Project description: Modern control systems put new demands on control theory. Many of the modelling, analysis
and design methods available do not scale well with increasing complexity. Applications and/or industrial practice
often relies on distributed control structures, and there is a strong need for more systematic approaches to design
and analysis of such structures and the corresponding information interfaces, especially with the development of
“internet of things” and the so-called “smart society”.
An important challenge for control and optimization is industrial robots where the task is to plan and carry out
an operation as fast as possible given a number of constraints in terms of accelerations, loads on the mechanical
structure, energy consumption, etc. The constraints in combination with dynamical models of very high complexity
imply a strong need for efficient optimization methods. There are several challenges. One is that the dynamics is
nonlinear making the optimization problem highly non-convex. Another is that re-planning of operations in real
time due to obstacles makes the need for efficient optimization methods much more relevant than before. Current
industrial standard does not allow for re-planning. Optimization for industrial robots has not been considered in
previous ELLIIT projects. The vision is to within 5 years have online optimization routines performing planning
and re-planning of optimal robot trajectories in real time.
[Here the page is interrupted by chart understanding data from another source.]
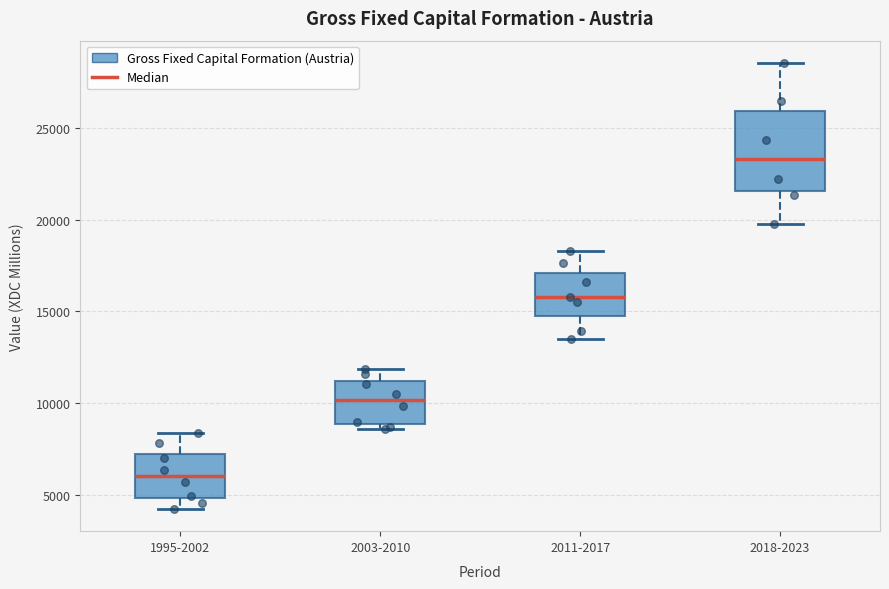

Reading left to right, transcribe this box plot: for each box, give where its median line is, the range the box spans, and where its two whiskers end, as read against the y-axis. The values are not printed on the chart, so give them approximately, as read against the axis.

1995-2002: median 6000, box 5000 to 7000, whiskers 4000 to 8500
2003-2010: median 10000, box 9000 to 11000, whiskers 8500 to 12000
2011-2017: median 16000, box 14500 to 17000, whiskers 13500 to 18500
2018-2023: median 23500, box 21500 to 26000, whiskers 20000 to 28500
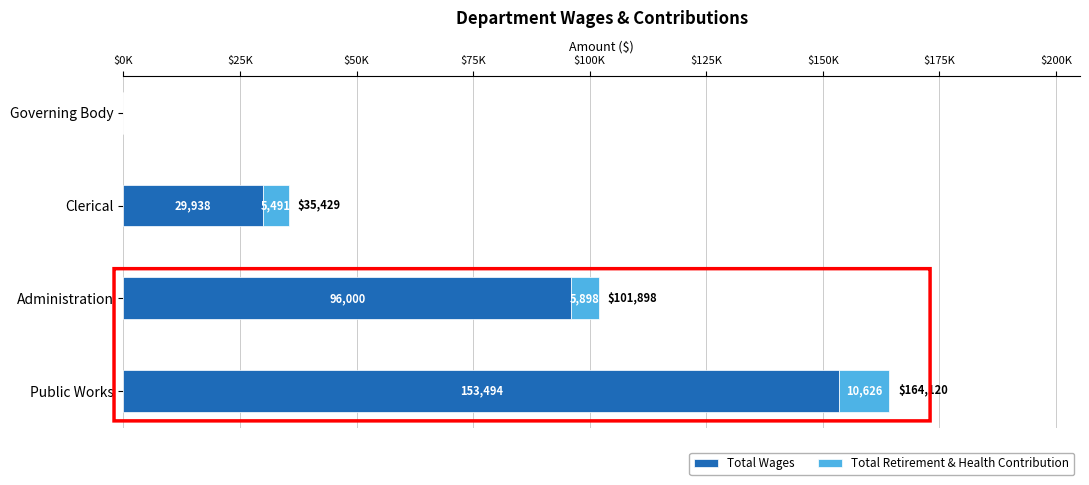

What are all the series names shown in the legend?

Total Wages, Total Retirement & Health Contribution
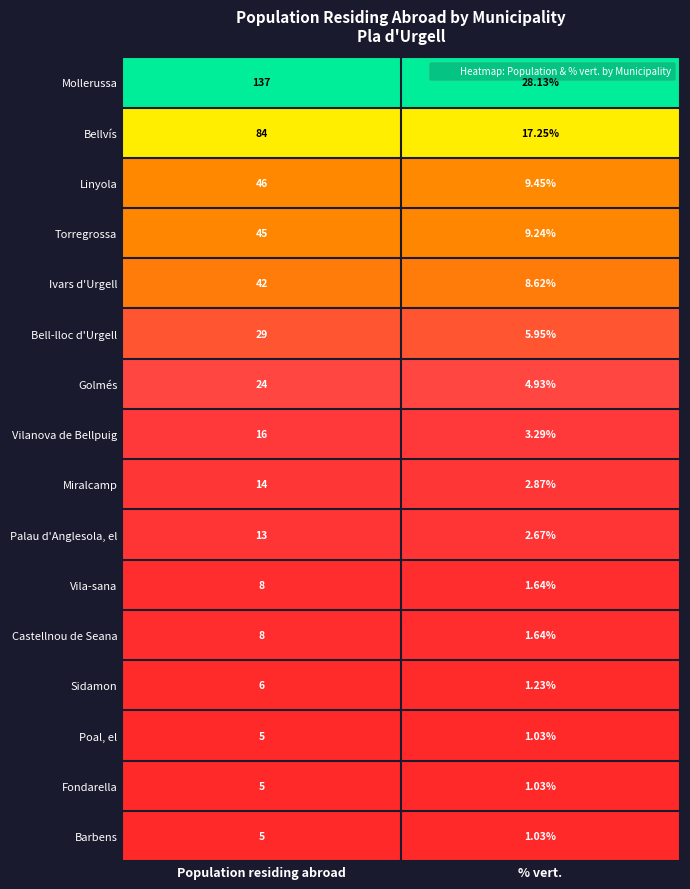

Which series changed the most between Population residing abroad and % vert.?

Mollerussa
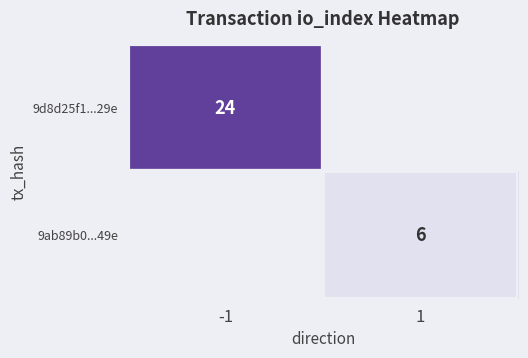

At how many categories does at least one series exceed 19?

1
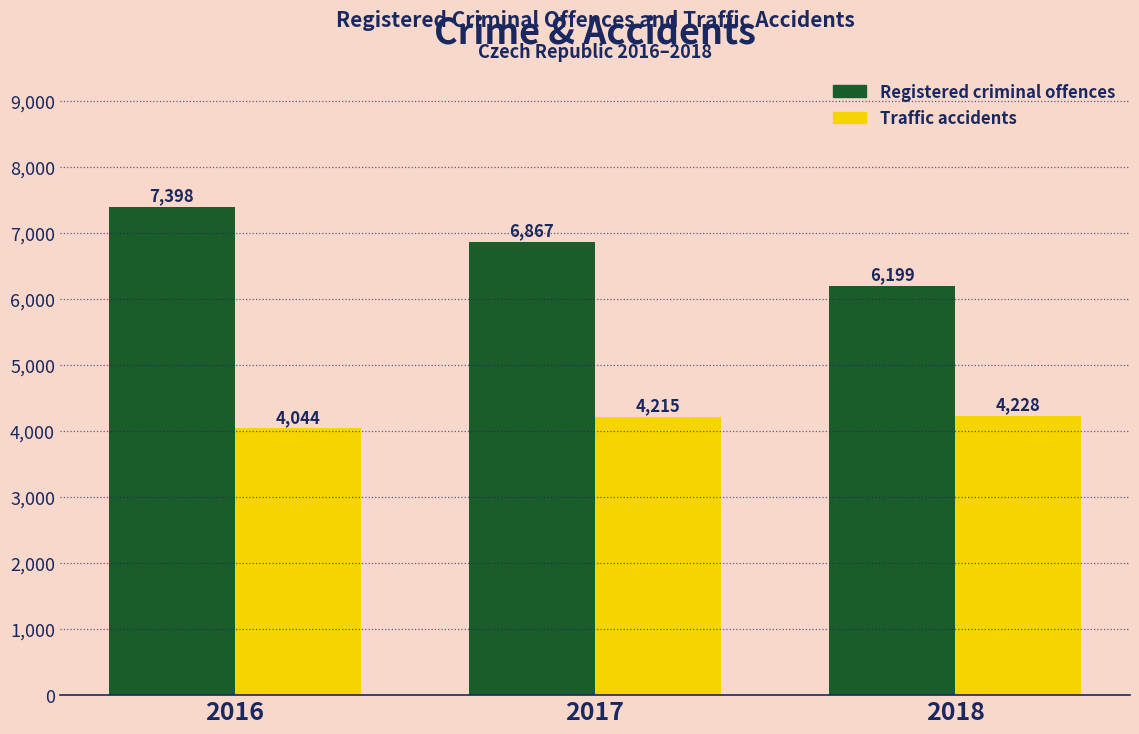

Reading right to left, list all the values displayed in this chart.

Registered criminal offences: 6199	6867	7398
Traffic accidents: 4228	4215	4044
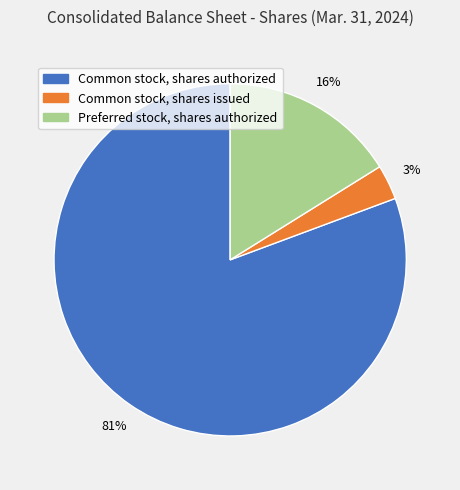

The Common stock, shares authorized slice represents 81% of the pie. True or false?

True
Another important challenge for control and optimization is robustness analysis of large-scale interconnected systems
such as power grids. The introduction of renewables in the power grid requires high-fidelity models, which
also imply a strong need for more efficient optimization methods. In this project we will investigate and develop new
optimization methods and software for modelling, analysis and design of large-scale control systems that scale well
with problem size. Within ELLIIT we have previously developed scalable robustness analysis methods assuming
that suitable models where available. For systems like power grids, this is not the case. A major challenge is to
in a distributed manner obtain linearized models for power grids, and to in a distributed manner build so-called
LPV models which capture the uncertainties of the power grid. The vision for 5 years is to have efficient tools for
modelling power-grids based on the Modelica modelling language which admits efficient analysis of robustness of
the grid. This work will be carried out in collaboration with ABB Corporate Research in Switzerland.